There is currently no statute which governs when employees must retire, however, it is well established law that there are only two instances when an employee may be required to retire. Firstly, where the retirement age has been agreed on and secondly, when employees have reached the normal retirement age.

According to  BusinessTech, a retirement survey conducted by Just SA in March 2022 revealed that South Africans over 50 are not confident that they have saved enough to retire. According to the article, only two in five South Africans believe that their income will cover their monthly expenses should they live to be 100 years old.

What does this mean for employers?

Where employees have not saved enough, or at all, for their retirement, they are undoubtedly under pressure to work as long as possible. This may result in employers receiving pushback from employees when retired.

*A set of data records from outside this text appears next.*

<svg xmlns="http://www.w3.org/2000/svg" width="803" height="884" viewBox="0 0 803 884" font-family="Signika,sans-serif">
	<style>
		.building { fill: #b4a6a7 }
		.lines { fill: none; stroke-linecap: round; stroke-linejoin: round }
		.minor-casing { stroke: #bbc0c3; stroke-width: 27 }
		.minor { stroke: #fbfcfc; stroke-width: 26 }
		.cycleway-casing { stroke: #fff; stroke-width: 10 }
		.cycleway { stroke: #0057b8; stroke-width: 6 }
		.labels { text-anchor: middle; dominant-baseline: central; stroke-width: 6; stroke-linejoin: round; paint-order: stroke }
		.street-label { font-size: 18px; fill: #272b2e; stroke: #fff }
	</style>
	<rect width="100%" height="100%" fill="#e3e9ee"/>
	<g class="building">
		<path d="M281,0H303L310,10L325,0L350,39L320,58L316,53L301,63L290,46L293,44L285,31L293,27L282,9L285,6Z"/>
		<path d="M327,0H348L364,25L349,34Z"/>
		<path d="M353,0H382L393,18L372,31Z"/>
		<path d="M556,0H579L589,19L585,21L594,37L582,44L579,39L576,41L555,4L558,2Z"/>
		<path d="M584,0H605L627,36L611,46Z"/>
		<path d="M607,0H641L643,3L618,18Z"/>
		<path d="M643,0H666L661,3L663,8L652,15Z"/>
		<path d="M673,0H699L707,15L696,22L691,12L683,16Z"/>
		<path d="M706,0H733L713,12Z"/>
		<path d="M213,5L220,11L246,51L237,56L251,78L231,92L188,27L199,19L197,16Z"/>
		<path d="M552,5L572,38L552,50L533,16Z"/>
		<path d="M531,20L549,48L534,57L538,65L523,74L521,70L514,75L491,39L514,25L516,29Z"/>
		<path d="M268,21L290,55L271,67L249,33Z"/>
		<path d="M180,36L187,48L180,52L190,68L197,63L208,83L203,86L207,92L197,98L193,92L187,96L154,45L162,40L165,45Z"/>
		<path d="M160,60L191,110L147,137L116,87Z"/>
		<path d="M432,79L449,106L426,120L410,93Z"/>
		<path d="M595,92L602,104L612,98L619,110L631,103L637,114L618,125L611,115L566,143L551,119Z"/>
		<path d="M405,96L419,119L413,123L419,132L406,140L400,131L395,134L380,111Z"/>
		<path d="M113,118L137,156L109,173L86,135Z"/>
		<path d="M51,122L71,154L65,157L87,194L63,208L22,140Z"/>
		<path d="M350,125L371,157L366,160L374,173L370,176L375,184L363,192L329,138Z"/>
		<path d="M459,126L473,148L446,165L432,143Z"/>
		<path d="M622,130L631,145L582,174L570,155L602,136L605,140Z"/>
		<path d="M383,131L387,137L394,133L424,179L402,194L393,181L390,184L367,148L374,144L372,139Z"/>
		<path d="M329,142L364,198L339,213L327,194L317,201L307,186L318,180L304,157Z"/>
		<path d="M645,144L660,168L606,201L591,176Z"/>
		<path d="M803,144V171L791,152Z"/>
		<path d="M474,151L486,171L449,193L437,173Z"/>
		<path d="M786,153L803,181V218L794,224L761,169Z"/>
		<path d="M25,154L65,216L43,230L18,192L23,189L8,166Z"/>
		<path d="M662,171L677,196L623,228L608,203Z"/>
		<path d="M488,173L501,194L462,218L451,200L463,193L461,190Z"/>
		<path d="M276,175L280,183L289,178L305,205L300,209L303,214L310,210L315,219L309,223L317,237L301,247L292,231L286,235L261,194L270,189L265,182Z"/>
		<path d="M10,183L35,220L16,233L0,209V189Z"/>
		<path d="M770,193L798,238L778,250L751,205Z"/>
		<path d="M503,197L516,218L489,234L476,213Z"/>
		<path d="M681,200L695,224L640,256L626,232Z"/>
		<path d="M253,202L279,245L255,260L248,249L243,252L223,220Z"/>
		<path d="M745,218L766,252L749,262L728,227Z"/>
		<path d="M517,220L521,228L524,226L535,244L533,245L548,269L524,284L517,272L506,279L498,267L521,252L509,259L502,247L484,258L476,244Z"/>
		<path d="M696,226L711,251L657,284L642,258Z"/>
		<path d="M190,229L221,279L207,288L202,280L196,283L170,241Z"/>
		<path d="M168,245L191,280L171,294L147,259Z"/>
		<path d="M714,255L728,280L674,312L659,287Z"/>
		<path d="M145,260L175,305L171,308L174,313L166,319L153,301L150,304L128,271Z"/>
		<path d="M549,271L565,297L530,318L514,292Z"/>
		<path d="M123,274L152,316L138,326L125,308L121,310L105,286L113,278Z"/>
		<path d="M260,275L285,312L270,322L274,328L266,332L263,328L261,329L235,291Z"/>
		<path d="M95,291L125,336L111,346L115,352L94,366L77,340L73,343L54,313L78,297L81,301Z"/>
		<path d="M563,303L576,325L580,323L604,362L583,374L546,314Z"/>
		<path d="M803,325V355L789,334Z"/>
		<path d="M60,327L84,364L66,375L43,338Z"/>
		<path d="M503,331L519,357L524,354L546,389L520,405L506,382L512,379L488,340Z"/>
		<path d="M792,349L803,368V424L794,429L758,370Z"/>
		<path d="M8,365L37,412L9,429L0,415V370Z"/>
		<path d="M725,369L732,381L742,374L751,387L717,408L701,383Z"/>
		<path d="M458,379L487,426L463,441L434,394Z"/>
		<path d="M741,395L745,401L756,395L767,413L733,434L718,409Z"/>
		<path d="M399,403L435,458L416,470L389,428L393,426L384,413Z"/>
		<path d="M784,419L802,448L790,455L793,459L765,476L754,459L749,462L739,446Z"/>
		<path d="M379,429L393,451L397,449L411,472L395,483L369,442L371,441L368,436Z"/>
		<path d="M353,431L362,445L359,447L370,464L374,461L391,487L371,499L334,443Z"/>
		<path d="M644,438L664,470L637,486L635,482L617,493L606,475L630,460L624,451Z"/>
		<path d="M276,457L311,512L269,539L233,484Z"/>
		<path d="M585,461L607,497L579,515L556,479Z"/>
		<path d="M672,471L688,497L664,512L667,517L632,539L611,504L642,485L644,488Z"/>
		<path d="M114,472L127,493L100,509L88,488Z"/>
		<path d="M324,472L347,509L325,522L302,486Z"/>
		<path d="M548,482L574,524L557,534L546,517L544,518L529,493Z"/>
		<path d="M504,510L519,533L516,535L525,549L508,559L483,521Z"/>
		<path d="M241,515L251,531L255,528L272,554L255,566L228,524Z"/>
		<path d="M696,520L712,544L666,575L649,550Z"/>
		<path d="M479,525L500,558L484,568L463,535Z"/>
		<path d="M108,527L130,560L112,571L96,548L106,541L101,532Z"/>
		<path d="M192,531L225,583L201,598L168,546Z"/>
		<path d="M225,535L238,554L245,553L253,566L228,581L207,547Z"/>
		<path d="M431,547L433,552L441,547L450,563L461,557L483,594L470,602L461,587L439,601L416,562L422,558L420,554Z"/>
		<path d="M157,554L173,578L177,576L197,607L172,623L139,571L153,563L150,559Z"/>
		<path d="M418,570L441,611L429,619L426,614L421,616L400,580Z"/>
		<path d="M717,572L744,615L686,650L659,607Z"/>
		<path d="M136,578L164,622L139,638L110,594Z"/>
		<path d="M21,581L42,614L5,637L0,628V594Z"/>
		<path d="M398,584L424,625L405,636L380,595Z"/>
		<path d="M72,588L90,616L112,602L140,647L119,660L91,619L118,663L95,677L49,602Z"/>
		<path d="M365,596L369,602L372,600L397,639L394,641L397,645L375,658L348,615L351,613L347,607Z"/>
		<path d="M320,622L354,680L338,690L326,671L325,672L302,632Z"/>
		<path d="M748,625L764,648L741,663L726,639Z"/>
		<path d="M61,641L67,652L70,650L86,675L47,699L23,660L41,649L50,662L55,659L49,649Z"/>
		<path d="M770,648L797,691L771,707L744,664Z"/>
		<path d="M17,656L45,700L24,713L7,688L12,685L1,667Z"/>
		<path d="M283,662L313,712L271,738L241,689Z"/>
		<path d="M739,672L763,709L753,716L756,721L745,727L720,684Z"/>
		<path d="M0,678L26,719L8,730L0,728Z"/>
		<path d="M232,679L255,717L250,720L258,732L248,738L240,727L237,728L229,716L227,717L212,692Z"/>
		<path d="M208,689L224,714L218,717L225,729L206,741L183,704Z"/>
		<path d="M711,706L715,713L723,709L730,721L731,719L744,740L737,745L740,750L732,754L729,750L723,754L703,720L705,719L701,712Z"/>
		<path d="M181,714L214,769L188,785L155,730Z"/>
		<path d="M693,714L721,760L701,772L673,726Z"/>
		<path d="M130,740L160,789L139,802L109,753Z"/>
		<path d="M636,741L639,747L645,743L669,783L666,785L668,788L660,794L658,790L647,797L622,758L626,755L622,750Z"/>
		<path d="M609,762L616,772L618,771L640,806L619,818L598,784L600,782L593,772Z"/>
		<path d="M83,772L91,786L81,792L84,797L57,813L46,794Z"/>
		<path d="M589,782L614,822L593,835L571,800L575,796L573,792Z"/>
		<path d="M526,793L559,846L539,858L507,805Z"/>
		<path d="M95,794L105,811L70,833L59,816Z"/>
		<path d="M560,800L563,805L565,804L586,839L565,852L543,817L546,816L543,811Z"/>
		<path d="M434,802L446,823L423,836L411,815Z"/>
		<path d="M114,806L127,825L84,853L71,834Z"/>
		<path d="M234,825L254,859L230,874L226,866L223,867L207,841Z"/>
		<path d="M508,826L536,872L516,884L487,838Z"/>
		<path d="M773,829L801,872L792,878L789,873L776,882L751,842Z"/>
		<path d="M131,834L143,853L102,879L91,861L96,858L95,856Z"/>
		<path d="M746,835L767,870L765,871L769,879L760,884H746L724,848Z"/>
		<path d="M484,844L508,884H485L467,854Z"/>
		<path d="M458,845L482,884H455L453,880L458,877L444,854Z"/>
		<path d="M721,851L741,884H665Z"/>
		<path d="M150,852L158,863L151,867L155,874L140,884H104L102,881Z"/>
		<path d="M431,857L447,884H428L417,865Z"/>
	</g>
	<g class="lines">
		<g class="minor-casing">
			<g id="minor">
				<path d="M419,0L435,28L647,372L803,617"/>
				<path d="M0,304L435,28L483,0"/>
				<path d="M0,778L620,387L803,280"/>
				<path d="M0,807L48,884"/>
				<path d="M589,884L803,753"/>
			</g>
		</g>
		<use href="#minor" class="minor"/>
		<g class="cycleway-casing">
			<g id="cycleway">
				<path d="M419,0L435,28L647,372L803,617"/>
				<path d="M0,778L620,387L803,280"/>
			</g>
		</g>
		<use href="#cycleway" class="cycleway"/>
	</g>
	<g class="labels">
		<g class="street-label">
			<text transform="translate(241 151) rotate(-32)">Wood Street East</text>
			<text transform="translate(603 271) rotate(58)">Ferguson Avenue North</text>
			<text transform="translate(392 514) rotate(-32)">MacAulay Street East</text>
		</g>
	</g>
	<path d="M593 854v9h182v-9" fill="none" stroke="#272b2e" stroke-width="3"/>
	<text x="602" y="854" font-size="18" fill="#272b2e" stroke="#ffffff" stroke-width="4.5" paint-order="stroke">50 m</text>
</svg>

An example of such pushback is the recent Labour Court decision of Solidarity on behalf of Viljoen and Others, where the employees, although accepting that the normal retirement age as per the applicable pension fund rules was 60, attempted to argue that because the company allowed them to work beyond the normal retirement age it was no longer applicable and the employer was obliged to consult them and agree on a new retirement age.

In determining the impact of allowing employees to work beyond the normal retirement age, the Judge referred to the matter of Bank v Finkelstein t/a Finkelstein and Associates where the Court held that ‘…where an employee works beyond an agreed or normal retirement age.  The harsh reality is that such an employee is in effect working on ‘borrowed time’. The employer, unless it can be proven that the employer specifically waived its rights to apply the retirement age, would remain entitled to at any point after the employee had attained the normal or agreed retirement age place the employee on retirement.”

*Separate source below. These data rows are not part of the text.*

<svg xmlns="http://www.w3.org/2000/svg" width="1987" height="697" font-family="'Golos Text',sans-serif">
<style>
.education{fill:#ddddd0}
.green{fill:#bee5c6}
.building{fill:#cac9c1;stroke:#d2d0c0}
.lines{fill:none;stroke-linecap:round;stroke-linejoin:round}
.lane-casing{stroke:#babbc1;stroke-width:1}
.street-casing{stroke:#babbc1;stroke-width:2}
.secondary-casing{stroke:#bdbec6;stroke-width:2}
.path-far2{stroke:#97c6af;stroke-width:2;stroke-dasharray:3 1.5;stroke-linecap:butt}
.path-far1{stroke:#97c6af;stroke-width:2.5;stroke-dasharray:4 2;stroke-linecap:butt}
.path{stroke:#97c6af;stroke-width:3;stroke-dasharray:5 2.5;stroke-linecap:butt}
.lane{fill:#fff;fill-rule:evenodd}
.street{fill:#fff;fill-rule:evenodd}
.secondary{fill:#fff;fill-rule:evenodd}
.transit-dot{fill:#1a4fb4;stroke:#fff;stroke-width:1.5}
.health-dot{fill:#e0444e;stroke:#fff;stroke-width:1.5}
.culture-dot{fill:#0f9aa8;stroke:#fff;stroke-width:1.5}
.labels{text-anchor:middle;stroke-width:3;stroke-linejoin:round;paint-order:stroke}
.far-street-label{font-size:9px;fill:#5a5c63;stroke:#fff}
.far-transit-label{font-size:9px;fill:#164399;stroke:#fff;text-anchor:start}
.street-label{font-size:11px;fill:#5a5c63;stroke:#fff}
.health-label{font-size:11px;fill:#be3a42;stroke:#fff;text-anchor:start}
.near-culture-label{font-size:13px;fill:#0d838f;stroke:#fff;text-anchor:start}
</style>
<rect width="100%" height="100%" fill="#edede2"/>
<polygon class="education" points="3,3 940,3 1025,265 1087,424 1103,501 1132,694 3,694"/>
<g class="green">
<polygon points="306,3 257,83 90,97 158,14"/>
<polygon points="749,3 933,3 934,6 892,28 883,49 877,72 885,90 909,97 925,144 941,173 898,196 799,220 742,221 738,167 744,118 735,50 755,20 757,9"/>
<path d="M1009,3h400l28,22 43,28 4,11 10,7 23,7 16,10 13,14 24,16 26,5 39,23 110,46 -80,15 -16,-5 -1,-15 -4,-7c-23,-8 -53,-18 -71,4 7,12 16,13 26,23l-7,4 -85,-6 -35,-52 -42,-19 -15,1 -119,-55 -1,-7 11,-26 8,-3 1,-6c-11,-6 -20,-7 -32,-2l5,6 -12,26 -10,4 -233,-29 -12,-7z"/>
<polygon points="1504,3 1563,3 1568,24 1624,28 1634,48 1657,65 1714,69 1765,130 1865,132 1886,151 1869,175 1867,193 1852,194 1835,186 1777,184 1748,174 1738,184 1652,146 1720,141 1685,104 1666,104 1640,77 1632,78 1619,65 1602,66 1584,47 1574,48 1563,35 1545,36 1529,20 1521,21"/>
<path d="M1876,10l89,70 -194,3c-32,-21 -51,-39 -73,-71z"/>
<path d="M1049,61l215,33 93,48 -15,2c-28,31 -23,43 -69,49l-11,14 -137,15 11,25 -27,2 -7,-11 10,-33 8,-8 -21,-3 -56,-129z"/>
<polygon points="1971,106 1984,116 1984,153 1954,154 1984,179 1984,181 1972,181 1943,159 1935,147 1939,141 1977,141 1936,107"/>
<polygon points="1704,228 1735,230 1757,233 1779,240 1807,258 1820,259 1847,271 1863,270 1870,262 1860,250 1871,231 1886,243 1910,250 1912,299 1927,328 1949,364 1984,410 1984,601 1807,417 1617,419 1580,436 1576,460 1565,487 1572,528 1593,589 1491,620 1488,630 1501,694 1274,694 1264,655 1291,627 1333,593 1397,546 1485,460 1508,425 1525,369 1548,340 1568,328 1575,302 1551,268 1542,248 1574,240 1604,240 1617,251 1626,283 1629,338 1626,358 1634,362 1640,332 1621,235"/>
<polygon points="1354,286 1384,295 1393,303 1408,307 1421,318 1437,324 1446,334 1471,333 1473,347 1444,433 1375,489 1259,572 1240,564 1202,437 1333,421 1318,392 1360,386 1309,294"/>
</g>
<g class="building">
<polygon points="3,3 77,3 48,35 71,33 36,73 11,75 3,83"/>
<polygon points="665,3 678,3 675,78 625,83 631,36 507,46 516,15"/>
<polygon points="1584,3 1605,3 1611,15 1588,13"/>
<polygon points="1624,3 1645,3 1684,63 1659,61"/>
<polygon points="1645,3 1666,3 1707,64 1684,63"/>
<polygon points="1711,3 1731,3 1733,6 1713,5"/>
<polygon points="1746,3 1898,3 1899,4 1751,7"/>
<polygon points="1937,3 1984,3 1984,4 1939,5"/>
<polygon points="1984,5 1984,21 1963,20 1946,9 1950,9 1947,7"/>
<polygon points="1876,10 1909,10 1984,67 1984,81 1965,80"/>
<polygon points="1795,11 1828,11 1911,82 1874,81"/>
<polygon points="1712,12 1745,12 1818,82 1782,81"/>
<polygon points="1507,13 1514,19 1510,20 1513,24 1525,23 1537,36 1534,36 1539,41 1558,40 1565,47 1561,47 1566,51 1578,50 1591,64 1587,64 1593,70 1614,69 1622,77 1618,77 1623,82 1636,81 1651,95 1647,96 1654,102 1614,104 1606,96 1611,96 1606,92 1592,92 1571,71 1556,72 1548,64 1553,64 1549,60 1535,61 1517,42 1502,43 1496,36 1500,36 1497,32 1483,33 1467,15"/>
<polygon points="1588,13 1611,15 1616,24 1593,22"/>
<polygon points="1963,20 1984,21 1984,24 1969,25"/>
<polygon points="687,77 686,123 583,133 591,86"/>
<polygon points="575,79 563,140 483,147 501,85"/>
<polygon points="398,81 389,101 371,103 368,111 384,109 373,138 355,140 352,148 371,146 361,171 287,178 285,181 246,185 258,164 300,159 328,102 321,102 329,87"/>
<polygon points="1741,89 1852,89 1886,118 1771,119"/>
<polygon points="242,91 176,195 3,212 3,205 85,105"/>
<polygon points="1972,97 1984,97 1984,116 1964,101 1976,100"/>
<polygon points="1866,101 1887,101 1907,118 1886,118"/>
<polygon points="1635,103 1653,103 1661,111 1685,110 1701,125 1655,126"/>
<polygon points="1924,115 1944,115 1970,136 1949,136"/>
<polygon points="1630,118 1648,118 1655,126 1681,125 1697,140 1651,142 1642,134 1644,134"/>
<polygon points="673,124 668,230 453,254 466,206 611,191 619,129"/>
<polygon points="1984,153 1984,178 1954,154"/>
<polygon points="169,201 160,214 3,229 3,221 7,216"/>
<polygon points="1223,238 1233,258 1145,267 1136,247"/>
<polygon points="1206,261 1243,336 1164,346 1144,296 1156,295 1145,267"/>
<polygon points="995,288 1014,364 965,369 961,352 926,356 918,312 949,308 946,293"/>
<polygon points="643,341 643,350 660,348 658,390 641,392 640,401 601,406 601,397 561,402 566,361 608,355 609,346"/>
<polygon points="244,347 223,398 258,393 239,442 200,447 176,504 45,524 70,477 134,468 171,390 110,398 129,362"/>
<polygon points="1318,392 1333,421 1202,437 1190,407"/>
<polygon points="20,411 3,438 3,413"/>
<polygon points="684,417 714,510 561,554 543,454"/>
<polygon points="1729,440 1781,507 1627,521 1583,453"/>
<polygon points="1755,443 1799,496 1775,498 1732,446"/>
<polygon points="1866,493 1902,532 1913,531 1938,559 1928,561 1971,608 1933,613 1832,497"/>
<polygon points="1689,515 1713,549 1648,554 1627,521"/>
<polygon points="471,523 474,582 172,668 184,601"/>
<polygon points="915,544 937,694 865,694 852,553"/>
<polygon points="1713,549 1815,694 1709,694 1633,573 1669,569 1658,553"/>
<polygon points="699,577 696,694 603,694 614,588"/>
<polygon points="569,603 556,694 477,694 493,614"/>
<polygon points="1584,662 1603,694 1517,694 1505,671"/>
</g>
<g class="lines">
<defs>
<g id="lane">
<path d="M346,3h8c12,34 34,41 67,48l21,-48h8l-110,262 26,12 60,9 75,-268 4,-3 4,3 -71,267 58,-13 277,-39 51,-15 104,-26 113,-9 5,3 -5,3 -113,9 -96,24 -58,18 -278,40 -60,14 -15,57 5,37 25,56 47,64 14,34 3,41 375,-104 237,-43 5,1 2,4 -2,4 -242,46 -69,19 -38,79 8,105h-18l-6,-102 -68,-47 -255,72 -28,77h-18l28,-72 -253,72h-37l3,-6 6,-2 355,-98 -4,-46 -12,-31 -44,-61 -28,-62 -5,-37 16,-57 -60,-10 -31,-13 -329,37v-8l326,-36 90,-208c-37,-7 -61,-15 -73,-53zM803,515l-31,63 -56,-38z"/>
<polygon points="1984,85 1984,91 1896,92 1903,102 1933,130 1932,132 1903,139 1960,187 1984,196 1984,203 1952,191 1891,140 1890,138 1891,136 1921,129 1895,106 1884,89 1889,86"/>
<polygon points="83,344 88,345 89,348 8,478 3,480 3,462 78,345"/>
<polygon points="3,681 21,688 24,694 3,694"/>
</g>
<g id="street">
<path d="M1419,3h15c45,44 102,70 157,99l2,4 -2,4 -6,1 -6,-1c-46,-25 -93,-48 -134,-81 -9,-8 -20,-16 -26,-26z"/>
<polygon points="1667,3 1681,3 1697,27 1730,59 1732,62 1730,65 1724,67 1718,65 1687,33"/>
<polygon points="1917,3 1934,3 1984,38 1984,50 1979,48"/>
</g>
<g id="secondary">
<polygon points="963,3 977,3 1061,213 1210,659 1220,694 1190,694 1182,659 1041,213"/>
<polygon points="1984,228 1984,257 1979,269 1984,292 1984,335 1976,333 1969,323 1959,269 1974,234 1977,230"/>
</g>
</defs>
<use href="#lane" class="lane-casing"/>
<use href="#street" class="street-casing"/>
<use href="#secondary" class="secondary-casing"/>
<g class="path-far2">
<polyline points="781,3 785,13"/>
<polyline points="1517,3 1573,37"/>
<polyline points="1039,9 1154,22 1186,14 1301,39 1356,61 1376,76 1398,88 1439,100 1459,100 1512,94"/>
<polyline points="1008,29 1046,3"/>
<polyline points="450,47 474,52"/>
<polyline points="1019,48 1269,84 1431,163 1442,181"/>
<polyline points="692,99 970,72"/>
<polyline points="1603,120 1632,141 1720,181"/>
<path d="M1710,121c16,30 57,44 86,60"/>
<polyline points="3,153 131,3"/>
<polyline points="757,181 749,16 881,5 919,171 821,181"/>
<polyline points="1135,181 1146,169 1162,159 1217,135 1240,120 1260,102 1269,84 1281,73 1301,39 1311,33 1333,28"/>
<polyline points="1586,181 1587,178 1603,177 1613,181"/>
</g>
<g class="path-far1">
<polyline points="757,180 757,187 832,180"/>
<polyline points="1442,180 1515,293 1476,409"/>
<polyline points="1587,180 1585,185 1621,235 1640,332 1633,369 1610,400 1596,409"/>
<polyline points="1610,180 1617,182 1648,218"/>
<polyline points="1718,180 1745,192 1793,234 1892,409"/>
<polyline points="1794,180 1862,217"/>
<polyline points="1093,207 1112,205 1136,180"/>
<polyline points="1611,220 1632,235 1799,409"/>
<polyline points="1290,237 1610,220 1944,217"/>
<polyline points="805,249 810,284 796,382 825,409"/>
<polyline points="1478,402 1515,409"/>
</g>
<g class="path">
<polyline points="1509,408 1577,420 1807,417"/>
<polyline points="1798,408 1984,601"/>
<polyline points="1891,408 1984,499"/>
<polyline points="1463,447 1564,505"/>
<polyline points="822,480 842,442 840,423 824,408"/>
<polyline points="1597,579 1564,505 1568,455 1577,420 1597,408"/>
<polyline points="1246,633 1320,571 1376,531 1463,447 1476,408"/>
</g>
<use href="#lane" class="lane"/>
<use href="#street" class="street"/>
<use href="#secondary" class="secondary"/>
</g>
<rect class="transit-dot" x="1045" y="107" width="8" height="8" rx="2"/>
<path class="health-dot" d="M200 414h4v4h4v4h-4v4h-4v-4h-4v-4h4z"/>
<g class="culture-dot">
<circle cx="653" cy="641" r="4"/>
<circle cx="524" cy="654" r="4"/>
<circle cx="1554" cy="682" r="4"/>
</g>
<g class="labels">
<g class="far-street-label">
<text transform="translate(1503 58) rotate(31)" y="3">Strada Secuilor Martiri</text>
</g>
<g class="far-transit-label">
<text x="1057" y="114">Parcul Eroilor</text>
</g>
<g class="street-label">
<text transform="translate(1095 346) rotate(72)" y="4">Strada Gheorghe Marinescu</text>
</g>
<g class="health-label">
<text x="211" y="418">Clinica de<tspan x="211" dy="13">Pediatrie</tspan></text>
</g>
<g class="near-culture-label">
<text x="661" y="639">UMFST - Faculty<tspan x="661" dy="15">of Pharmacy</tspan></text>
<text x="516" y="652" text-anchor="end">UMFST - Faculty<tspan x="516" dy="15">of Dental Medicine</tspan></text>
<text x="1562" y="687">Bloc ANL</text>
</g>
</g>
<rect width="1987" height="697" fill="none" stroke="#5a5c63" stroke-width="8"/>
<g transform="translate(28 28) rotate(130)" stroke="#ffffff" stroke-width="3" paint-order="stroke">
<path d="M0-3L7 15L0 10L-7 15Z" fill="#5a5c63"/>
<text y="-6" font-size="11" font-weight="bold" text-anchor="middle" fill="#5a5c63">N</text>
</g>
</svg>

In the Solidarity case, the Labour Court ultimately found that employees cannot blow hot and cold. In other words, the employees cannot agree that a normal retirement age exists, and also allege that the employer had not taken any steps to agree on a new retirement age. The Court held that that these two scenarios are mutually exclusive and concluded that if there is no agreement on the retirement date when an employee reaches the normal retirement age, the employer is entitled at any time thereafter to enforce the normal retirement age. In circumstances where the employees conceded that 60 was the normal retirement age, the Labour Court found that the employee had not been unfairly dismissed.

In this matter, because they conceded that there was a normal retirement age the Court was not required to determine the issue. It would have been interesting had the employees not conceded that a ‘normal retirement age’ of 60 was applicable.

An employee who successfully proves that they ought not to have retired and that they were discriminated against based on their age, could be awarded up to 24 months’ compensation. It is therefore imperative that employers adequately deal with the issue of retirement within the workplace whether it be by virtue of a clause in employees’ contracts of employment or through a retirement policy, furthermore, that the employer follow the correct steps should the employer require an employee to work beyond their retirement age.